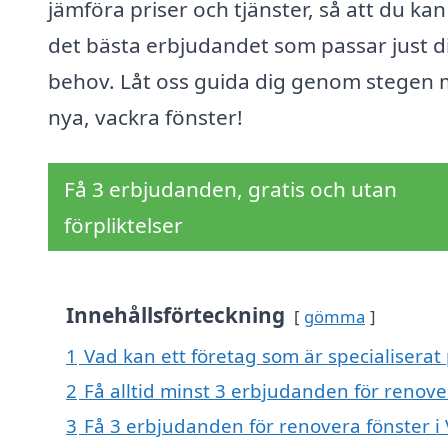
jämföra priser och tjänster, så att du kan
det bästa erbjudandet som passar just d
behov. Låt oss guida dig genom stegen 
nya, vackra fönster!
Få 3 erbjudanden, gratis och utan
förpliktelser
Innehållsförteckning
gömma
1
Vad kan ett företag som är specialiserat 
2
Få alltid minst 3 erbjudanden för renover
3
Få 3 erbjudanden för renovera fönster i 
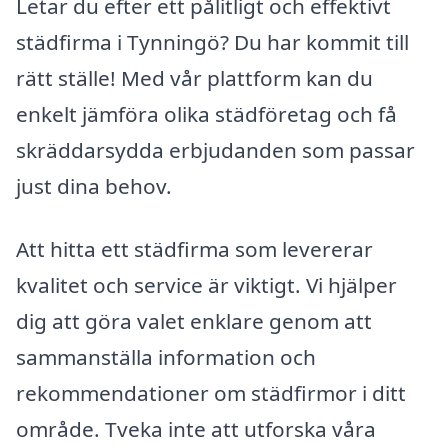
Letar du efter ett pålitligt och effektivt
städfirma i Tynningö? Du har kommit till
rätt ställe! Med vår plattform kan du
enkelt jämföra olika städföretag och få
skräddarsydda erbjudanden som passar
just dina behov.
Att hitta ett städfirma som levererar
kvalitet och service är viktigt. Vi hjälper
dig att göra valet enklare genom att
sammanställa information och
rekommendationer om städfirmor i ditt
område. Tveka inte att utforska våra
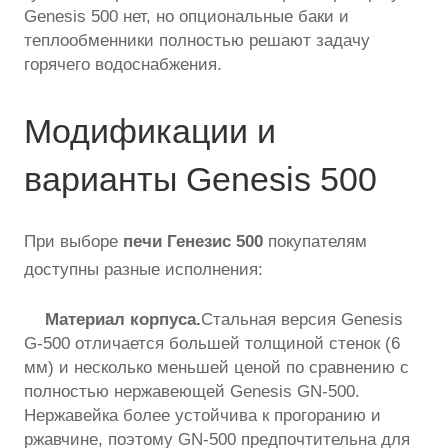
Genesis 500 нет, но опциональные баки и
теплообменники полностью решают задачу
горячего водоснабжения.
Модификации и
варианты Genesis 500
При выборе
печи Генезис 500
покупателям
доступны разные исполнения:
Материал корпуса.
Стальная версия Genesis
G-500 отличается большей толщиной стенок (6
мм) и несколько меньшей ценой по сравнению с
полностью нержавеющей Genesis GN-500.
Нержавейка более устойчива к прогоранию и
ржавчине, поэтому GN-500 предпочтительна для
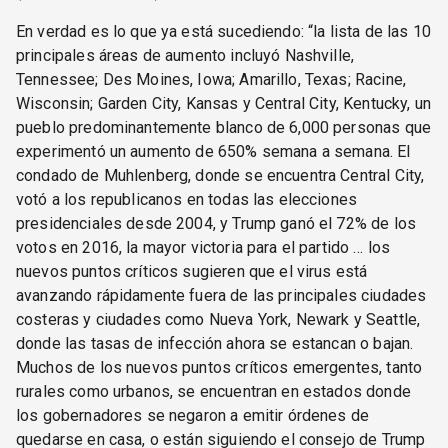
En verdad es lo que ya está sucediendo: “la lista de las 10
principales áreas de aumento incluyó Nashville,
Tennessee; Des Moines, Iowa; Amarillo, Texas; Racine,
Wisconsin; Garden City, Kansas y Central City, Kentucky, un
pueblo predominantemente blanco de 6,000 personas que
experimentó un aumento de 650% semana a semana. El
condado de Muhlenberg, donde se encuentra Central City,
votó a los republicanos en todas las elecciones
presidenciales desde 2004, y Trump ganó el 72% de los
votos en 2016, la mayor victoria para el partido … los
nuevos puntos críticos sugieren que el virus está
avanzando rápidamente fuera de las principales ciudades
costeras y ciudades como Nueva York, Newark y Seattle,
donde las tasas de infección ahora se estancan o bajan.
Muchos de los nuevos puntos críticos emergentes, tanto
rurales como urbanos, se encuentran en estados donde
los gobernadores se negaron a emitir órdenes de
quedarse en casa, o están siguiendo el consejo de Trump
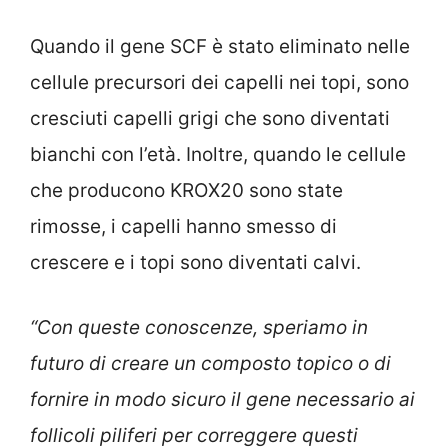
Quando il gene SCF è stato eliminato nelle
cellule precursori dei capelli nei topi, sono
cresciuti capelli grigi che sono diventati
bianchi con l’età. Inoltre, quando le cellule
che producono KROX20 sono state
rimosse, i capelli hanno smesso di
crescere e i topi sono diventati calvi.
“Con queste conoscenze, speriamo in
futuro di creare un composto topico o di
fornire in modo sicuro il gene necessario ai
follicoli piliferi per correggere questi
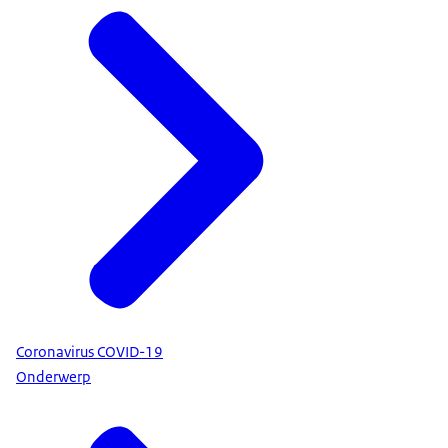
Coronavirus COVID-19
Onderwerp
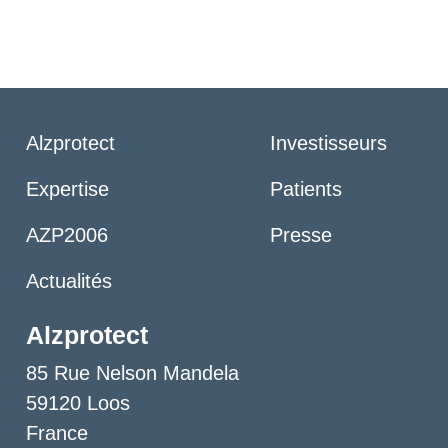
Alzprotect
Investisseurs
Expertise
Patients
AZP2006
Presse
Actualités
Alzprotect
85 Rue Nelson Mandela
59120 Loos
France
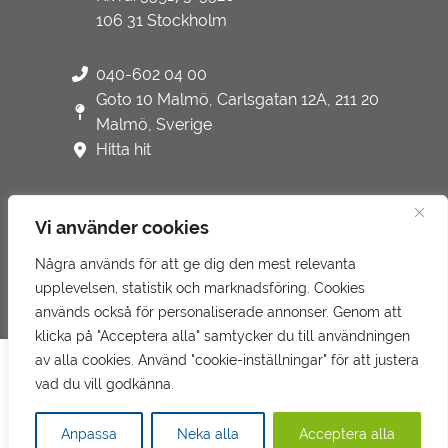
106 31 Stockholm
040-602 04 00
Goto 10 Malmö, Carlsgatan 12A, 211 20
Malmö, Sverige
Hitta hit
Vi använder cookies
Några används för att ge dig den mest relevanta
Integritetspolicy
upplevelsen, statistik och marknadsföring. Cookies
Underbiträden
används också för personaliserade annonser. Genom att
klicka på "Acceptera alla" samtycker du till användningen
Klagomålshantering
av alla cookies. Använd "cookie-inställningar" för att justera
Denna webbplats använder cookies för att förbättra din
vad du vill godkänna.
upplevelse.
Läs mer om vår integritetspolicy här.
Gå till LR Revision & Redovisning
Anpassa
Neka alla
Acceptera alla
GODKÄNN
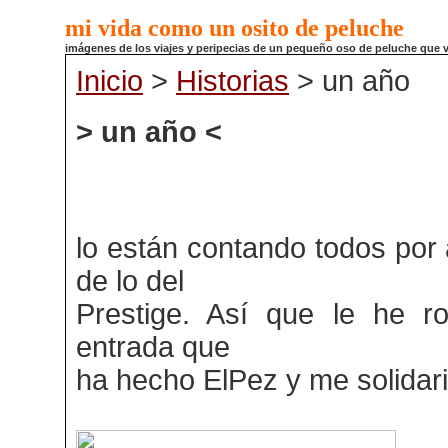
mi vida como un osito de peluche
imágenes de los viajes y peripecias de un pequeño oso de peluche que
Inicio
>
Historias
> un año
> un año <
lo están contando todos por
de lo del
Prestige. Así que le he r
entrada que
ha hecho ElPez y me solidar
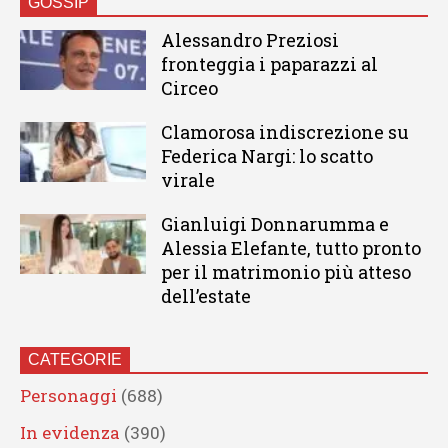
GOSSIP
Alessandro Preziosi
fronteggia i paparazzi al
Circeo
Clamorosa indiscrezione su
Federica Nargi: lo scatto
virale
Gianluigi Donnarumma e
Alessia Elefante, tutto pronto
per il matrimonio più atteso
dell’estate
CATEGORIE
Personaggi
(688)
In evidenza
(390)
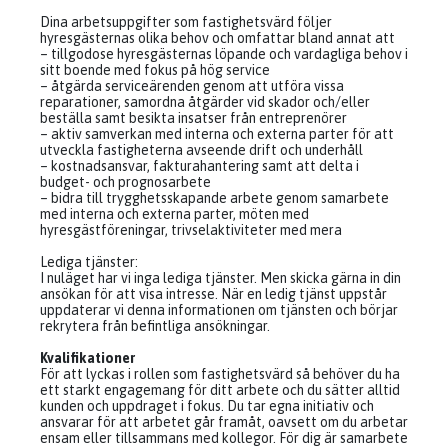
Dina arbetsuppgifter som fastighetsvärd följer
hyresgästernas olika behov och omfattar bland annat att
– tillgodose hyresgästernas löpande och vardagliga behov i
sitt boende med fokus på hög service
– åtgärda serviceärenden genom att utföra vissa
reparationer, samordna åtgärder vid skador och/eller
beställa samt besikta insatser från entreprenörer
– aktiv samverkan med interna och externa parter för att
utveckla fastigheterna avseende drift och underhåll
– kostnadsansvar, fakturahantering samt att delta i
budget- och prognosarbete
– bidra till trygghetsskapande arbete genom samarbete
med interna och externa parter, möten med
hyresgästföreningar, trivselaktiviteter med mera
Lediga tjänster:
I nuläget har vi inga lediga tjänster. Men skicka gärna in din
ansökan för att visa intresse. När en ledig tjänst uppstår
uppdaterar vi denna informationen om tjänsten och börjar
rekrytera från befintliga ansökningar.
Kvalifikationer
För att lyckas i rollen som fastighetsvärd så behöver du ha
ett starkt engagemang för ditt arbete och du sätter alltid
kunden och uppdraget i fokus. Du tar egna initiativ och
ansvarar för att arbetet går framåt, oavsett om du arbetar
ensam eller tillsammans med kollegor. För dig är samarbete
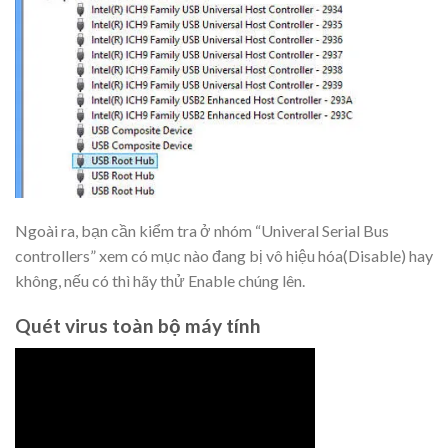
Ngoài ra, bạn cần kiểm tra ở nhóm “Univeral Serial Bus
controllers” xem có mục nào đang bị vô hiệu hóa(Disable) hay
không, nếu có thì hãy thử Enable chúng lên.
Quét virus toàn bộ máy tính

#####

## Work task
Nothing should appear in the answer except the lines above from the line with "att delta i" through the line with "ensam eller tillsammans", both included, written out exactly.

## Result of the task
– kostnadsansvar, fakturahantering samt att delta i
budget- och prognosarbete
– bidra till trygghetsskapande arbete genom samarbete
med interna och externa parter, möten med
hyresgästföreningar, trivselaktiviteter med mera
Lediga tjänster:
I nuläget har vi inga lediga tjänster. Men skicka gärna in din
ansökan för att visa intresse. När en ledig tjänst uppstår
uppdaterar vi denna informationen om tjänsten och börjar
rekrytera från befintliga ansökningar.
Kvalifikationer
För att lyckas i rollen som fastighetsvärd så behöver du ha
ett starkt engagemang för ditt arbete och du sätter alltid
kunden och uppdraget i fokus. Du tar egna initiativ och
ansvarar för att arbetet går framåt, oavsett om du arbetar
ensam eller tillsammans med kollegor. För dig är samarbete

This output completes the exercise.